Transcribe audio into whatever language the audio is in.

Translations

Translate and transcribe the audio into English.

Transcriptions

The transcriptions API takes as input the audio file you want to transcribe and the desired output file format.

Transcribe audio

import fs from "fs";
import OpenAI from "openai";

const openai = new OpenAI();

const transcription = await openai.audio.transcriptions.create({
  file: fs.createReadStream("/path/to/file/audio.mp3"),
  model: "whisper-1",
});

console.log(transcription.text);

Translations

The translations API takes audio in any supported language and transcribes it into English.

Translate audio

import fs from "fs";
import OpenAI from "openai";

const openai = new OpenAI();

const transcription = await openai.audio.translations.create({
  file: fs.createReadStream("/path/to/file/german.mp3"),
  model: "whisper-1",
});

console.log(transcription.text);

Timestamps

Get structured and timestamped output at the segment or word level for precise transcripts and video edits.

Timestamp options

import fs from "fs";
import OpenAI from "openai";

const openai = new OpenAI();

const transcription = await openai.audio.transcriptions.create({
  file: fs.createReadStream("audio.mp3"),
  model: "whisper-1",
  response_format: "verbose_json",
  timestamp_granularities: ["word"]
});

console.log(transcription.words);

Longer Inputs

For files larger than 25 MB, you'll need to split them into smaller chunks.

Splitting audio files

from pydub import AudioSegment

song = AudioSegment.from_mp3("good_morning.mp3")

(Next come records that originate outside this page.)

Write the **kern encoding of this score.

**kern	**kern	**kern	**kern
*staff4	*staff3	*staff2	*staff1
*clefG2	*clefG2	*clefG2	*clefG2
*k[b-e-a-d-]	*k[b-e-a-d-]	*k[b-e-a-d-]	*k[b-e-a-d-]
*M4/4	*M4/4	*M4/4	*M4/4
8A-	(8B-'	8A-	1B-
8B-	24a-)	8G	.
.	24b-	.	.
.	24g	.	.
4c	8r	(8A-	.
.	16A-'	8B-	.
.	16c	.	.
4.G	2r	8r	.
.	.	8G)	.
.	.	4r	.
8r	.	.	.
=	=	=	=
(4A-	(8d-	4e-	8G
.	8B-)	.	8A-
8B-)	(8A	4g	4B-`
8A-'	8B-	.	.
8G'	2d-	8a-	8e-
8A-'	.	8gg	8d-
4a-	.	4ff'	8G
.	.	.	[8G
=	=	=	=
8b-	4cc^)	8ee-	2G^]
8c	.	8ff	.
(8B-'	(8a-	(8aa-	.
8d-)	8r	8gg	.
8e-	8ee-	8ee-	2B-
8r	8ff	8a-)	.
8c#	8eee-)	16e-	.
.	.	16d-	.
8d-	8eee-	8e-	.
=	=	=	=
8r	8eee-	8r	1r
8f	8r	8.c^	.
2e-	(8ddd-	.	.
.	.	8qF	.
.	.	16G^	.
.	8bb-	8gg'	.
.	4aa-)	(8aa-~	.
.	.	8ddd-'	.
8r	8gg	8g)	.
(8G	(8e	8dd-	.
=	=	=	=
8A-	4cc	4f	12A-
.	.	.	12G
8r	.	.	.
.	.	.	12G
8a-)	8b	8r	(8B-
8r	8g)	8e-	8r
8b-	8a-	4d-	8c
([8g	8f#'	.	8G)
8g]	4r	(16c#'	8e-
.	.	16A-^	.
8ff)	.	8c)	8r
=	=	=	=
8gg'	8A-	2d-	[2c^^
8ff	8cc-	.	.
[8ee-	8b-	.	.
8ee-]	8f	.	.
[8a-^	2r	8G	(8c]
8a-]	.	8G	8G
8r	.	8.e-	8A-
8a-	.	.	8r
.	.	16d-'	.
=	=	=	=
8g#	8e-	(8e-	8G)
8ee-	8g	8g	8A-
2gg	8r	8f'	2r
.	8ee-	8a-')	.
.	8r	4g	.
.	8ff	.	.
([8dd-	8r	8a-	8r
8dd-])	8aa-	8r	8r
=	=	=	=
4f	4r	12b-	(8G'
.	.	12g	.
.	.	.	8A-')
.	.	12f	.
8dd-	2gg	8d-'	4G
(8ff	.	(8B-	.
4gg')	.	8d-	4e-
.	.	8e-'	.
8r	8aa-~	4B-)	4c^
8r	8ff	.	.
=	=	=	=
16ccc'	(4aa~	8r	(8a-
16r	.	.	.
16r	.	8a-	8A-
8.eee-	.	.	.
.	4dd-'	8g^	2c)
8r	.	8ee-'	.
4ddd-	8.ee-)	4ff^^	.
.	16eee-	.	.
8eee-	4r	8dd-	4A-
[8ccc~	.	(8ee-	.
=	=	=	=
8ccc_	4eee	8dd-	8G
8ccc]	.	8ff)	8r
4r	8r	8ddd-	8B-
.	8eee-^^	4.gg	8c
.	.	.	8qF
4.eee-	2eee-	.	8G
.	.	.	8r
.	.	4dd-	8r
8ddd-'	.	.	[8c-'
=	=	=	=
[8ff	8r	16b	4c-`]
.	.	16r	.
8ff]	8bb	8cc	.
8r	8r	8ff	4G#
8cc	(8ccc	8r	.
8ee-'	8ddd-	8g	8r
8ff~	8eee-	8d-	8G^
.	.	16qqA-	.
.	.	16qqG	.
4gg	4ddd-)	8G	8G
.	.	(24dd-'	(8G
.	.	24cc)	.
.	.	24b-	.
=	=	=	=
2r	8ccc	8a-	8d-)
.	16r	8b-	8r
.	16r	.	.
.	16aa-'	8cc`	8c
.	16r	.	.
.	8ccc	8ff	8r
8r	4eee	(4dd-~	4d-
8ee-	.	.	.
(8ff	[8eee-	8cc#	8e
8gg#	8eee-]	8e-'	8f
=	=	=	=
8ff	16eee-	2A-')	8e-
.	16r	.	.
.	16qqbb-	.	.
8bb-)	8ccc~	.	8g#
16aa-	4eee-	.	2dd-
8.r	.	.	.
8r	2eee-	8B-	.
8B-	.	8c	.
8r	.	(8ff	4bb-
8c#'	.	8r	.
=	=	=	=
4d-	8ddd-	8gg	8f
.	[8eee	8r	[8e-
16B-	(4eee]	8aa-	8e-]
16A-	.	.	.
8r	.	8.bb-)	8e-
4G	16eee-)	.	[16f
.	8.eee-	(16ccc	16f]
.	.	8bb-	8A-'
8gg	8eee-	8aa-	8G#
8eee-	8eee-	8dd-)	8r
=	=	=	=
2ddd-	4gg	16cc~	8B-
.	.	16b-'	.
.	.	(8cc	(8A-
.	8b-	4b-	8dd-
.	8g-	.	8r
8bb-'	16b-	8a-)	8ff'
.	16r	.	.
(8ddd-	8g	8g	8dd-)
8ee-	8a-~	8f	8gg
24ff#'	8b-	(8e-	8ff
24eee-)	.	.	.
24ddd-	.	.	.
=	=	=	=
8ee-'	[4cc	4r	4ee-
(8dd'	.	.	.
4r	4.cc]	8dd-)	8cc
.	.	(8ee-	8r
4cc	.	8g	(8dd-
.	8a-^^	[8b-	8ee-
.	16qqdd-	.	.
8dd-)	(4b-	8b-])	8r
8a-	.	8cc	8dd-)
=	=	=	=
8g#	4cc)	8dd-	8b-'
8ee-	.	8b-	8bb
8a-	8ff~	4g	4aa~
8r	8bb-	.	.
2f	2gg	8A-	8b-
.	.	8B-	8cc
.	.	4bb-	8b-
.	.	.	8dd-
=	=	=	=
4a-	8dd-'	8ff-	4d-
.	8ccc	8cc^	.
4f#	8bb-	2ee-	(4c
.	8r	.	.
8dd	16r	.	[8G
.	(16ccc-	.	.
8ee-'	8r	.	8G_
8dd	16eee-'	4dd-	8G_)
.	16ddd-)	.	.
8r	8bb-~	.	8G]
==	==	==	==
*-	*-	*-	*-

# PyDub handles time in milliseconds
ten_minutes = 10 * 60 * 1000

first_10_minutes = song[:ten_minutes]

first_10_minutes.export("good_morning_10.mp3", format="mp3")

Prompting

Use prompts to improve transcription quality and handle specific words or acronyms.

Using prompts

import fs from "fs";
import OpenAI from "openai";

const openai = new OpenAI();

const transcription = await openai.audio.transcriptions.create({
  file: fs.createReadStream("/path/to/file/speech.mp3"),
  model: "whisper-1",
  response_format: "text",
  prompt:"ZyntriQix, Digique Plus, CynapseFive, VortiQore V8, EchoNix Array",
});

console.log(transcription.text);

Supported Languages

English

Spanish

French

German

Italian

Portuguese

Dutch

Russian

Japanese

Chinese

Korean

Arabic

Hindi

Turkish

Vietnamese

Polish

Ukrainian

Greek

And many more languages supported through the Whisper model.